L’architecture intérieure des demeures dans lesquelles habitait l’élite urbaine aux États-Unis au XIXème siècle nous renseigne également sur les liens entre structures urbaines et spécialisations de genre comme le souligne Daphne Spain dans son ouvrage Gendered Spaces7. Les plantations de l’élite du Sud ressemblaient dans leur organisation intérieure aux demeures de l’élite britannique. On y trouvait une ségrégation de genre semblable à celle des demeures anglaises de l’ère victorienne, avec des pièces réservées aux hommes et d’autres réservées aux femmes, mais également des entrées spécifiques pour l’un et l’autre sexe. Pouvaient s’y trouver une « women’s workroom », une salle de billard également souvent appelée « gentlemen’s room », des escaliers réservés aux hommes et une bibliothèque également appelée « gentlemen’s room ». En 1842, l’ouvrage Cottage Residences, publié par l’architecte et paysagiste Andrew Jackson Downing qui proposait des répliques miniatures des styles de maisons victoriennes, gothiques, ou italianisantes pour la classe moyenne eut énormément de succès dans les vingt années qui suivirent. Alors que l’économie se développe et que le foyer n’est plus le lieu unique de la production économique, les citoyens se mettent à craindre que la vie familiale ne soit menacée par ce transfert des fonctions traditionnelles en dehors de la maison. L’ordre à la maison est censé encourager le respect de l’ordre dans la société. Toutefois, dans le Sud, la présence des esclaves changeait considérablement la donne. Même si les élites du Sud partageaient avec la « gentry » britannique l’idéologie d’un endroit approprié dans la maison pour les femmes, elles n’avaient ni la richesse ni les techniques nécessaires à recréer une division genrée stricte à l’intérieur de la maison. Dans l’architecture domestique du Sud, genre et race étaient liés8. Le statut des femmes dans le Sud d’avant-guerre dépendait donc beaucoup de leur couleur et de leur classe. L’idéologie dominante chez les femmes riches et blanches du Sud était celle de la grâce, de la fragilité et de la déférence vis-à-vis des hommes. Les femmes noires quant à elles n’avaient de statut qu’en tant que propriété des hommes blancs, elles travaillaient à l’intérieur de la maison et souvent dans les champs et étaient logées en dehors de la maison dans les quartiers d’esclaves9.

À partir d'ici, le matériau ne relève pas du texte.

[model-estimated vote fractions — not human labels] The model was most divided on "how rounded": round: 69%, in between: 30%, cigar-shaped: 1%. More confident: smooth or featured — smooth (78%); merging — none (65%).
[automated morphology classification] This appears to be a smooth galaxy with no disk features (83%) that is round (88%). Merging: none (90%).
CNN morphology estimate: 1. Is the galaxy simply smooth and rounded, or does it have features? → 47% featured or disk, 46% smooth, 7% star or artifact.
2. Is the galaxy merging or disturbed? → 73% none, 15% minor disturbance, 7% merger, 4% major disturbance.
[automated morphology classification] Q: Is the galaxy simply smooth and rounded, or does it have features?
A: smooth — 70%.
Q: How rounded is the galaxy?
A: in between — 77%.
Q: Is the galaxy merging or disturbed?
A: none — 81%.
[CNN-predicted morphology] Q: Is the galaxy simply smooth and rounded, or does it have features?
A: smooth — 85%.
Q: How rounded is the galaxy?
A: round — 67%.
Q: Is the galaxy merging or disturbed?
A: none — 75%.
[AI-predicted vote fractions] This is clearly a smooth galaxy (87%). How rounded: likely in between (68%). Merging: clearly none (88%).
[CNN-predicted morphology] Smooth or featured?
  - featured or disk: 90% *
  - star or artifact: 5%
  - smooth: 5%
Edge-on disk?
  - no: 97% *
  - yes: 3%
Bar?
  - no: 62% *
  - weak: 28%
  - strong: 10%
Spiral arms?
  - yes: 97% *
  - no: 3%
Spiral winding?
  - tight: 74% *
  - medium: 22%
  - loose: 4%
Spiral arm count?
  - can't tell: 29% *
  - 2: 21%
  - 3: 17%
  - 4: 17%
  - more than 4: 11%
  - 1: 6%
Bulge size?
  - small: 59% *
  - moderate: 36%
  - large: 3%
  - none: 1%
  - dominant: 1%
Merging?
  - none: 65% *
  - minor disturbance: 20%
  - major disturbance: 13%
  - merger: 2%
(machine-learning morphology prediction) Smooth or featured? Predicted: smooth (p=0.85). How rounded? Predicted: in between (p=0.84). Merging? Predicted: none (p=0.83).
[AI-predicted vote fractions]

1. 3. Accès à l’éducation, ségrégation et accès à l’espace public

Alice Kessler-Harris résume de la sorte les conséquences pour les femmes dans les États-Unis du XIXème siècle de la division en deux sphères séparées : « En contrepartie d’une idéologie qui glorifiait leurs rôles et peut-être leur donnait du pouvoir à l’intérieur de la sphère familiale les femmes se voyaient refuser un grand nombre d’options économiques et sociales. Les femmes restèrent attachées à la maison et à ses contraintes économiques et idéologiques10 ». Les femmes n’avaient simplement pas besoin d’être instruites puisque leurs vies se passeraient quasi-intégralement à l’intérieur de la maison. Elles n’eurent finalement accès à l’éducation supérieure que lorsqu’il fut admis que cela en ferait de meilleures mères11 et leur permettrait d’élever de meilleurs citoyens. Ainsi, Mt Holyoke ouvrit ses portes en 1837 afin de former « [l]es filles du pays à devenir de bonnes mères12 ». C’est l’industrialisation qui créée une pénurie de domestiques, et l’augmentation de la classe moyenne qui vont renforcer la séparation hommes/femmes dans les universités, avec la création de programmes destinés à préparer les femmes de la classe moyenne à leurs devoirs de femmes au foyer en créant la discipline de l’« économie domestique » (« home ec »).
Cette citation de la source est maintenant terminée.